[Saved data entries]:
┌──
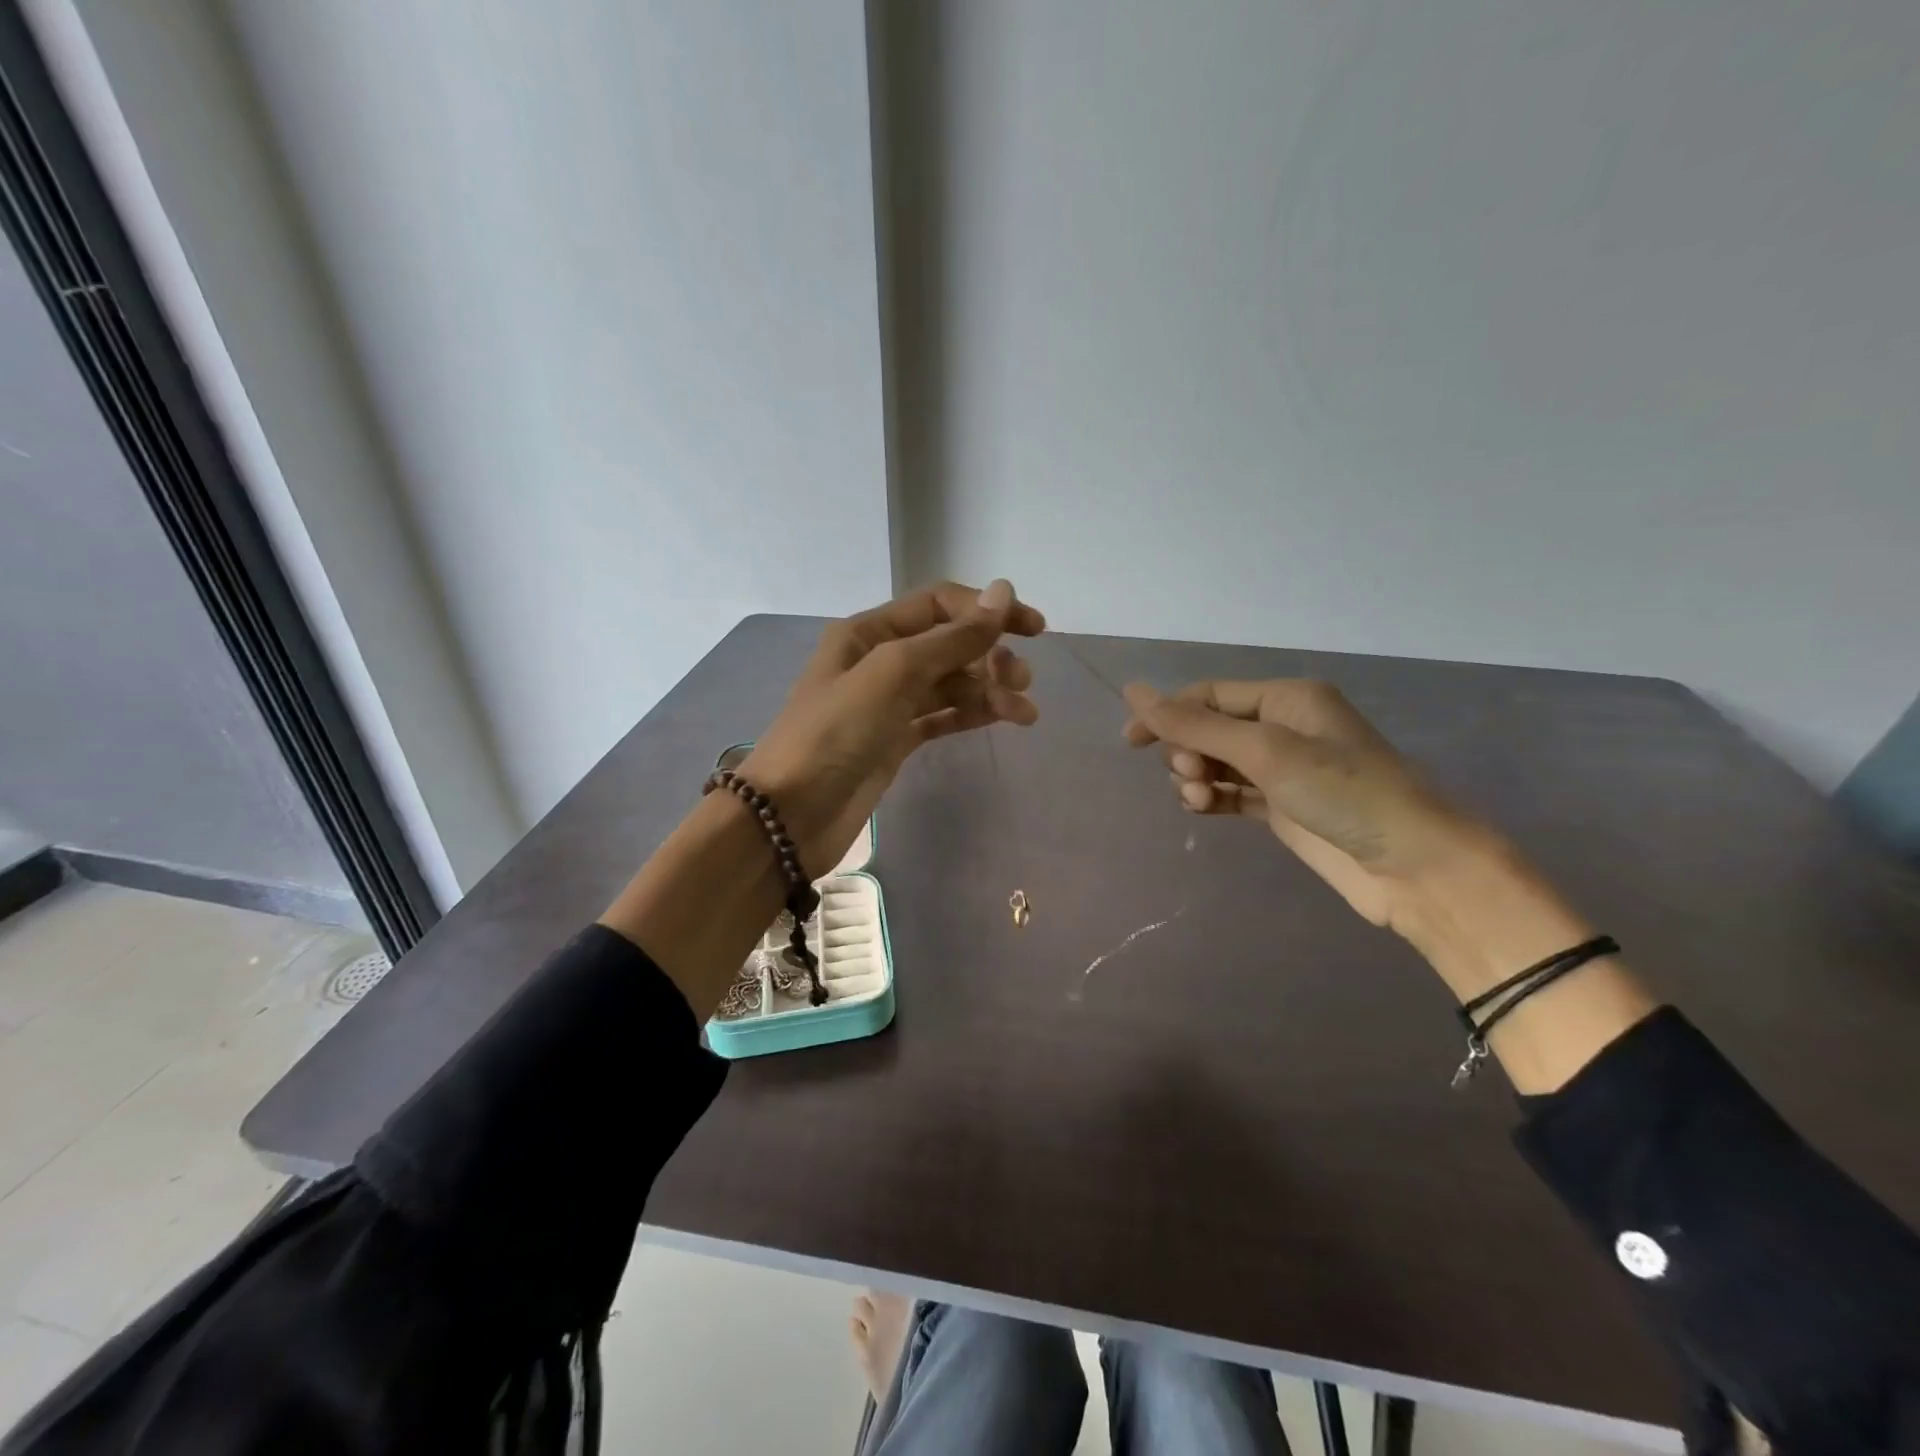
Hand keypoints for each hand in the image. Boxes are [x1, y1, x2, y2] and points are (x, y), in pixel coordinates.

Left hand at [741, 580, 1043, 874]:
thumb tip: (1002, 593)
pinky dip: (972, 713)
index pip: (939, 605)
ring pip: (950, 683)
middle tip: (1021, 682)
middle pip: (949, 644)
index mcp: (869, 631)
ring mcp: (888, 702)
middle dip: (990, 655)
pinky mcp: (895, 739)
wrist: (791, 815)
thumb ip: (951, 638)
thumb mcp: (893, 674)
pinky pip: (942, 715)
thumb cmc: (836, 733)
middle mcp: (879, 659)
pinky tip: (1002, 718)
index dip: (987, 610)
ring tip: (1024, 713)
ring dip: (988, 690)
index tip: (1033, 629)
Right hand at [1121, 679, 1477, 930]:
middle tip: (1193, 775)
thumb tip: (1133, 690)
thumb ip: (1194, 725)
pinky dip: (1211, 798)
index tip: (1130, 742)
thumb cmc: (1342, 792)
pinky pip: (1231, 793)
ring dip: (1196, 777)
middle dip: (1187, 750)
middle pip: (1208, 729)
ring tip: (1201, 799)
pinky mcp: (1282, 808)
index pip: (1208, 695)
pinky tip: (1203, 808)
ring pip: (1216, 763)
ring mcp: (1283, 770)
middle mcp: (1283, 727)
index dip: (1167, 713)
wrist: (1413, 865)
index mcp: (1285, 699)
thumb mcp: (1264, 751)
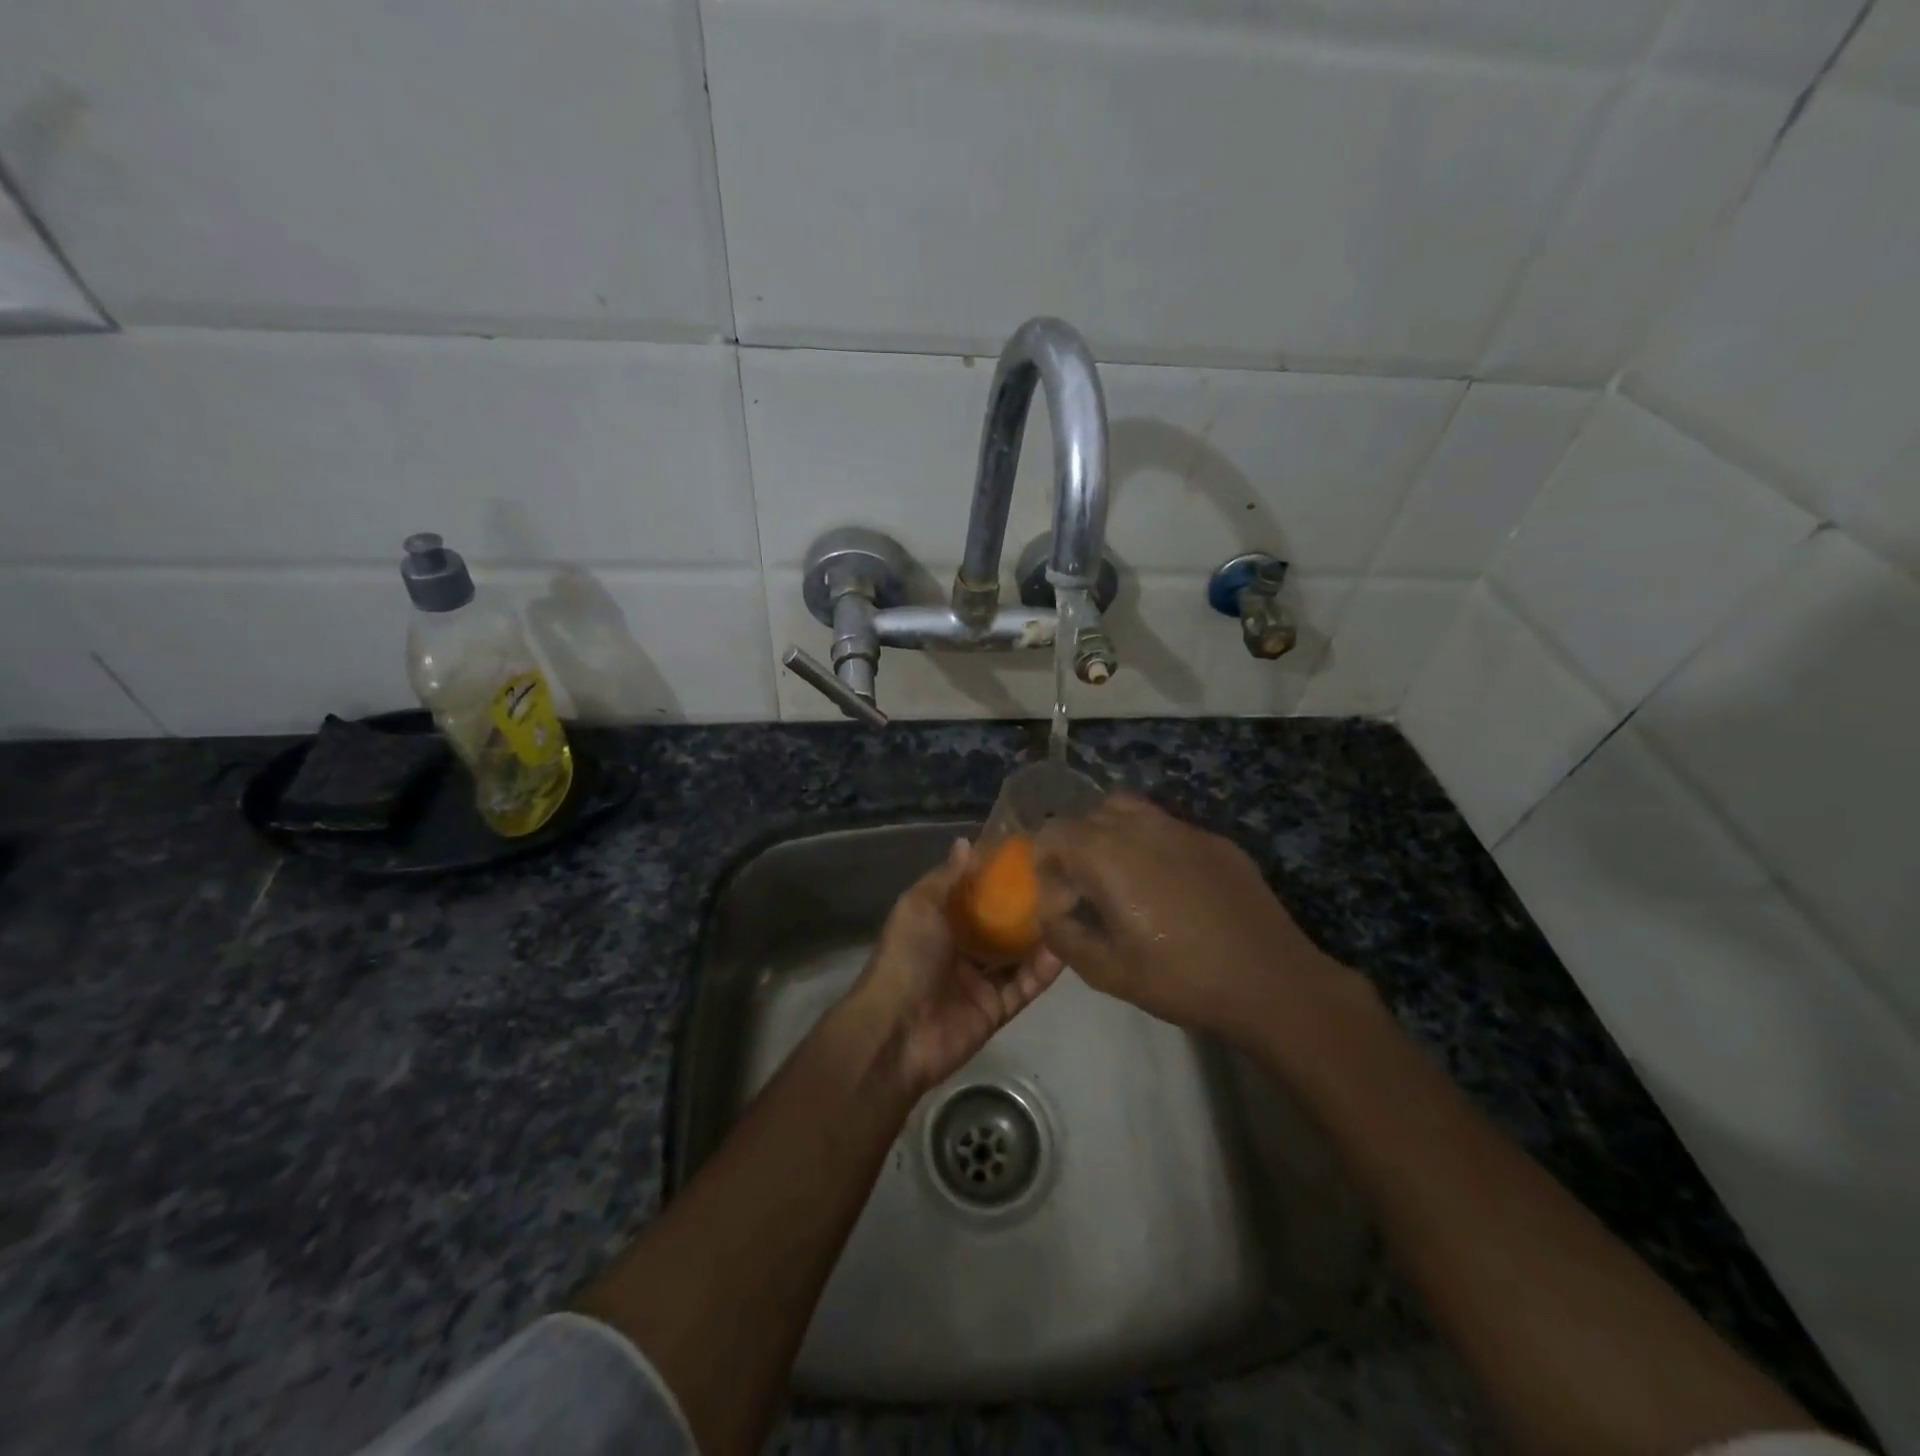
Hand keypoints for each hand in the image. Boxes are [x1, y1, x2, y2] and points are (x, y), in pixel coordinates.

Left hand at [844, 840, 1063, 1095]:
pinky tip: (1068, 948)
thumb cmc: (907, 957)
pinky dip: (1045, 969)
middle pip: (1000, 922)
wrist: (897, 1031)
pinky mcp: (997, 1009)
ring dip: (1041, 935)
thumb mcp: (920, 907)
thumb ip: (948, 878)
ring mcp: (981, 979)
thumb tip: (966, 842)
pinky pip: (1026, 985)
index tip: (1029, 852)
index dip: (997, 874)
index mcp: (940, 920)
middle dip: (1026, 904)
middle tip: (1063, 880)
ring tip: (1074, 909)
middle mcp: (962, 946)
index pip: (974, 892)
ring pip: (1018, 953)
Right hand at [1033, 794, 1355, 1042]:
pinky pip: (1167, 827)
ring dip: (1112, 836)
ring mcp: (1182, 827)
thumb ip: (1064, 937)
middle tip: (1087, 892)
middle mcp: (1140, 826)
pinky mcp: (1214, 839)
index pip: (1053, 833)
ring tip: (1124, 880)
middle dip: (1076, 849)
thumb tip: (1050, 915)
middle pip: (1088, 817)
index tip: (1059, 899)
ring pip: (1129, 811)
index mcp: (1106, 853)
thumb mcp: (1107, 971)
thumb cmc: (1180, 977)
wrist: (1269, 979)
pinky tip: (1171, 887)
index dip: (1044, 863)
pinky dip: (1152, 845)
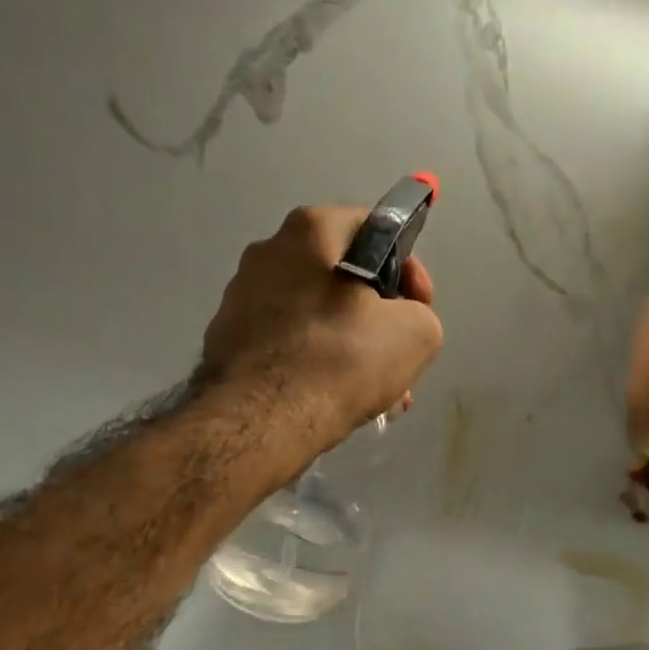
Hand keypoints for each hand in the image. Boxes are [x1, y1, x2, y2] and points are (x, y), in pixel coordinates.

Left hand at [201, 205, 443, 450]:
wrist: (260, 420)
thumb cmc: (340, 359)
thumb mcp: (416, 334)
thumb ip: (421, 314)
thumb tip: (403, 321)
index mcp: (311, 230)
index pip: (377, 229)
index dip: (409, 269)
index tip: (419, 307)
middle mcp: (269, 250)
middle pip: (343, 275)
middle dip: (378, 315)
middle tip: (397, 354)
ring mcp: (241, 294)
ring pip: (316, 313)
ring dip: (349, 343)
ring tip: (372, 388)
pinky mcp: (227, 336)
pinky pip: (287, 340)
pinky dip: (314, 360)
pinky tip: (333, 396)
└──
[Task goal]:
Hand back the exact lines from the start of the entries to the line with "middle pip: (1208, 729)", both ends kept and pictures left out.

[Solution to the exercise]:
Hand keypoints for each hand in the image. Boxes are [x1, y1, x2, y2] and points are (x, y), in pixel coordinates.

Left hand at [741, 580, 1043, 874]:
thumb tip: (1002, 593)
pinky dip: (972, 713)
index pip: (939, 605)
ring pip: (950, 683)
middle tip: (1021, 682)
middle pip: (949, 644)
index mcp: (869, 631)
ring mcp: (888, 702)
middle dip: (990, 655)
pinky mcp: (895, 739)
wrist: (791, 815)
thumb ip: (951, 638)
thumb mcp: (893, 674)
pinky pip: (942, 715)
thumb cmc: (836, 733)
middle mcp: (879, 659)
pinky tip: (1002, 718)
index dip: (987, 610)
ring tip: (1024, 713)
ring dip: (988, 690)
index tip: (1033, 629)
Right hand at [1121, 679, 1477, 930]:
middle tip: (1193, 775)
thumb tip: (1133, 690)
thumb ip: (1194, 725)
pinky dip: (1211, 798)
index tip: (1130, 742)
thumb cmc: (1342, 792)
pinky pip: (1231, 793)
ring dip: (1196, 777)
middle dip: (1187, 750)
middle pip: (1208, 729)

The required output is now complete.